__Job item__
The full data, repeated exactly, is the only answer needed.

^^^^

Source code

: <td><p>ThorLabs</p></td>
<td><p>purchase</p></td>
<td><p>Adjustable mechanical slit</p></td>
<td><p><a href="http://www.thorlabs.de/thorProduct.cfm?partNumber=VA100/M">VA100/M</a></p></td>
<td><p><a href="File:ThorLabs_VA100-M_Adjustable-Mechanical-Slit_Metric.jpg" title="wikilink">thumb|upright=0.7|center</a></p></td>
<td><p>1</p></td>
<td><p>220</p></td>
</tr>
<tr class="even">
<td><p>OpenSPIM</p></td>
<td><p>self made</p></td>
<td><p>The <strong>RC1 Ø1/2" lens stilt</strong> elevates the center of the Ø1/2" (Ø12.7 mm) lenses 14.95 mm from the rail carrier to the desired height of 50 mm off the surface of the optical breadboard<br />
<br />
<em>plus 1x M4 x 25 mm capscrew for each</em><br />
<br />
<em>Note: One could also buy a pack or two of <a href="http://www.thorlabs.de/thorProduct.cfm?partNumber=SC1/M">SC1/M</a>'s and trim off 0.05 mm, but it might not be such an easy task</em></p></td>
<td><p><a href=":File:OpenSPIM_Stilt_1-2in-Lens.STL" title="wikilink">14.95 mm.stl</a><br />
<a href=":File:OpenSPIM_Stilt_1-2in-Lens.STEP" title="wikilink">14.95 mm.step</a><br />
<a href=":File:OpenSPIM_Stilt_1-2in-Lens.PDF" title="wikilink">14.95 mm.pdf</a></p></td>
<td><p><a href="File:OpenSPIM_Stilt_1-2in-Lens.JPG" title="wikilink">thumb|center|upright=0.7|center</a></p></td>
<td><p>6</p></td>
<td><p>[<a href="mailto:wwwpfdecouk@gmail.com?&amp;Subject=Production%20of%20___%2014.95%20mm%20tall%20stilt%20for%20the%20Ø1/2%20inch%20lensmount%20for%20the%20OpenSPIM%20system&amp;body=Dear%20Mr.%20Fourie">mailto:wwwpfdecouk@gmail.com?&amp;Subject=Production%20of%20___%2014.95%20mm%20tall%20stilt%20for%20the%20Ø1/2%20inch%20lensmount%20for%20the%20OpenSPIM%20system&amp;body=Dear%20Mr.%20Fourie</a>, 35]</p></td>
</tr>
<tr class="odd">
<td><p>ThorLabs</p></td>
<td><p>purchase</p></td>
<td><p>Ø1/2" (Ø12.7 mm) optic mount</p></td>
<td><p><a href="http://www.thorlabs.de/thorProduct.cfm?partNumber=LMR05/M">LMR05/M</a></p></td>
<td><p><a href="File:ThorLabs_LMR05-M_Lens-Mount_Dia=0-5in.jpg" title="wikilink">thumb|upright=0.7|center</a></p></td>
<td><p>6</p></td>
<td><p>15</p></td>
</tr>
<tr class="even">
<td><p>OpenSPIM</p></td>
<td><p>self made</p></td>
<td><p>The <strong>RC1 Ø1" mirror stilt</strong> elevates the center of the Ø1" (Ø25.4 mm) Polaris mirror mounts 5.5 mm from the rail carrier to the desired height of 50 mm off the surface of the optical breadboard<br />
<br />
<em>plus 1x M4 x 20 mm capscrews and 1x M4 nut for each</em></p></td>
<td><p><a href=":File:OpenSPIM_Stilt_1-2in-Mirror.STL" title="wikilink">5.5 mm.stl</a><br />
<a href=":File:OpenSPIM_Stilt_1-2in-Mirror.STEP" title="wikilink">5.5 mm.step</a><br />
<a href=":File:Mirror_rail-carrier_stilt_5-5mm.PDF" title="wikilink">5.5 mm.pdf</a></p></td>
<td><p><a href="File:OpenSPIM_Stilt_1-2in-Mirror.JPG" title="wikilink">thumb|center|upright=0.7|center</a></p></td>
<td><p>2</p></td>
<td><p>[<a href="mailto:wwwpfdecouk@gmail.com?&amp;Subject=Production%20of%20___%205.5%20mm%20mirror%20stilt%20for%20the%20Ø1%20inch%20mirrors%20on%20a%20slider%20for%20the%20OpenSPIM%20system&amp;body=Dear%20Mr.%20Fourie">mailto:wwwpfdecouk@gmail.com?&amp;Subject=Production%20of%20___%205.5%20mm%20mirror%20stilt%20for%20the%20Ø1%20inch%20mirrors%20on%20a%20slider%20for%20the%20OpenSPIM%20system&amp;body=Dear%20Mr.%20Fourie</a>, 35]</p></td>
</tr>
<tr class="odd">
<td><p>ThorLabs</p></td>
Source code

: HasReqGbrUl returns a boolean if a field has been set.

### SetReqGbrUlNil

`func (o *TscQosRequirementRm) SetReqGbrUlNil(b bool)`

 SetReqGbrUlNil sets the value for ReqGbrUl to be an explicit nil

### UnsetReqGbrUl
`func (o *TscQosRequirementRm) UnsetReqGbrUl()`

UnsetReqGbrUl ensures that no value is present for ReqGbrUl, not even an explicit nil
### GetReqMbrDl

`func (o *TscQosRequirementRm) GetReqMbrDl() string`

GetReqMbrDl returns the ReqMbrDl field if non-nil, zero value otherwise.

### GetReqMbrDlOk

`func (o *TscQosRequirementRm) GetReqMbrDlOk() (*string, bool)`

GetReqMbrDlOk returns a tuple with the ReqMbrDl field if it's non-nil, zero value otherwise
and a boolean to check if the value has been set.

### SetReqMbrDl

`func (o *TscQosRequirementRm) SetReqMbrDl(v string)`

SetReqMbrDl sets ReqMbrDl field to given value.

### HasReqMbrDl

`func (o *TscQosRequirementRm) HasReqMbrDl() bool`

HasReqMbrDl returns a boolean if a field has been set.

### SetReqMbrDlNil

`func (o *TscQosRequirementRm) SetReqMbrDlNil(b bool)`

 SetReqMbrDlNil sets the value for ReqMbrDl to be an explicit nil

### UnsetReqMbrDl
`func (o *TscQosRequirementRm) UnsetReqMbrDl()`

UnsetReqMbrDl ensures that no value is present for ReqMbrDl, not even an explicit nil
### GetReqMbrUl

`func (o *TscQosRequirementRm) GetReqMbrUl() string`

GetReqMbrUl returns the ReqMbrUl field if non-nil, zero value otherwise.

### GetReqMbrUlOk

^^^^

__Reply to the task__
Source code

: <td><p>ThorLabs</p></td>
<td><p>purchase</p></td>
<td><p>Adjustable mechanical slit</p></td>
<td><p><a href="http://www.thorlabs.de/thorProduct.cfm?partNumber=VA100/M">VA100/M</a></p></td>
<td><p><a href="File:ThorLabs_VA100-M_Adjustable-Mechanical-Slit_Metric.jpg" title="wikilink">thumb|upright=0.7|center</a></p></td>
<td><p>1</p></td>
<td><p>220</p></td>
</tr>
<tr class="even">
<td><p>OpenSPIM</p></td>
<td><p>self made</p></td>
<td><p>The <strong>RC1 Ø1/2" lens stilt</strong> elevates the center of the Ø1/2" (Ø12.7 mm) lenses 14.95 mm from the rail carrier to the desired height of 50 mm off the surface of the optical breadboard<br />
<br />
<em>plus 1x M4 x 25 mm capscrew for each</em><br />
<br />
<em>Note: One could also buy a pack or two of <a href="http://www.thorlabs.de/thorProduct.cfm?partNumber=SC1/M">SC1/M</a>'s and trim off 0.05 mm, but it might not be such an easy task</em></p></td>
<td><p><a href=":File:OpenSPIM_Stilt_1-2in-Lens.STL" title="wikilink">14.95 mm.stl</a><br />
<a href=":File:OpenSPIM_Stilt_1-2in-Lens.STEP" title="wikilink">14.95 mm.step</a><br />
<a href=":File:OpenSPIM_Stilt_1-2in-Lens.PDF" title="wikilink">14.95 mm.pdf</a></p></td>
<td><p><a href="File:OpenSPIM_Stilt_1-2in-Lens.JPG" title="wikilink">thumb|center|upright=0.7|center</a></p></td>
<td><p>6</p></td>
<td><p>[<a href="mailto:wwwpfdecouk@gmail.com?&amp;Subject=Production%20of%20___%2014.95%20mm%20tall%20stilt%20for%20the%20Ø1/2%20inch%20lensmount%20for%20the%20OpenSPIM%20system&amp;body=Dear%20Mr.%20Fourie">mailto:wwwpfdecouk@gmail.com?&amp;Subject=Production%20of%20___%2014.95%20mm%20tall%20stilt%20for%20the%20Ø1/2%20inch%20lensmount%20for%20the%20OpenSPIM%20system&amp;body=Dear%20Mr.%20Fourie</a>, 35]</p></td>
</tr>
<tr class="odd">
<td><p>ThorLabs</p></td>
<td><p>purchase</p></td>
<td><p>Ø1/2" (Ø12.7 mm) optic mount</p></td>
<td><p><a href="http://www.thorlabs.de/thorProduct.cfm?partNumber=LMR05/M">LMR05/M</a></p></td>
<td><p><a href="File:ThorLabs_LMR05-M_Lens-Mount_Dia=0-5in.jpg" title="wikilink">thumb|upright=0.7|center</a></p></td>
<td><p>6</p></td>
<td><p>15</p></td>
</tr>
<tr class="even">
<td><p>OpenSPIM</p></td>
<td><p>self made</p></td>
<td><p>The <strong>RC1 Ø1" mirror stilt</strong> elevates the center of the Ø1" (Ø25.4 mm) Polaris mirror mounts 5.5 mm from the rail carrier to the desired height of 50 mm off the surface of the optical breadboard<br />
<br />
<em>plus 1x M4 x 20 mm capscrews and 1x M4 nut for each</em></p></td>
<td><p><a href=":File:OpenSPIM_Stilt_1-2in-Mirror.STL" title="wikilink">5.5 mm.stl</a><br />
<a href=":File:OpenSPIM_Stilt_1-2in-Mirror.STEP" title="wikilink">5.5 mm.step</a><br />
<a href=":File:Mirror_rail-carrier_stilt_5-5mm.PDF" title="wikilink">5.5 mm.pdf</a></p></td>
<td><p><a href="File:OpenSPIM_Stilt_1-2in-Mirror.JPG" title="wikilink">thumb|center|upright=0.7|center</a></p></td>
<td><p>2</p></td>
<td><p>[<a href="mailto:wwwpfdecouk@gmail.com?&amp;Subject=Production%20of%20___%205.5%20mm%20mirror%20stilt%20for%20the%20Ø1%20inch%20mirrors%20on%20a%20slider%20for%20the%20OpenSPIM%20system&amp;body=Dear%20Mr.%20Fourie">mailto:wwwpfdecouk@gmail.com?&amp;Subject=Production%20of%20___%205.5%20mm%20mirror%20stilt%20for%20the%20Ø1%20inch%20mirrors%20on%20a%20slider%20for%20the%20OpenSPIM%20system&amp;body=Dear%20Mr.%20Fourie</a>, 35]</p></td>
</tr>
<tr class="odd">
<td><p>ThorLabs</p></td>
Source code

: HasReqGbrUl returns a boolean if a field has been set.

### SetReqGbrUlNil

`func (o *TscQosRequirementRm) SetReqGbrUlNil(b bool)`

 SetReqGbrUlNil sets the value for ReqGbrUl to be an explicit nil

### UnsetReqGbrUl
`func (o *TscQosRequirementRm) UnsetReqGbrUl()`

UnsetReqGbrUl ensures that no value is present for ReqGbrUl, not even an explicit nil
### GetReqMbrDl

`func (o *TscQosRequirementRm) GetReqMbrDl() string`

GetReqMbrDl returns the ReqMbrDl field if non-nil, zero value otherwise.

### GetReqMbrDlOk

`func (o *TscQosRequirementRm) GetReqMbrDlOk() (*string, bool)`

GetReqMbrDlOk returns a tuple with the ReqMbrDl field if it's non-nil, zero value otherwise
and a boolean to check if the value has been set.

### SetReqMbrDl

`func (o *TscQosRequirementRm) SetReqMbrDl(v string)`

SetReqMbrDl sets ReqMbrDl field to given value.

### HasReqMbrDl

`func (o *TscQosRequirementRm) HasReqMbrDl() bool`

HasReqMbrDl returns a boolean if a field has been set.

### SetReqMbrDlNil

`func (o *TscQosRequirementRm) SetReqMbrDlNil(b bool)`

 SetReqMbrDlNil sets the value for ReqMbrDl to be an explicit nil

### UnsetReqMbrDl
`func (o *TscQosRequirementRm) UnsetReqMbrDl()`

UnsetReqMbrDl ensures that no value is present for ReqMbrDl, not even an explicit nil
### GetReqMbrUl

`func (o *TscQosRequirementRm) GetReqMbrUl() string`

GetReqMbrUl returns the ReqMbrUl field if non-nil, zero value otherwise.

### GetReqMbrUlOk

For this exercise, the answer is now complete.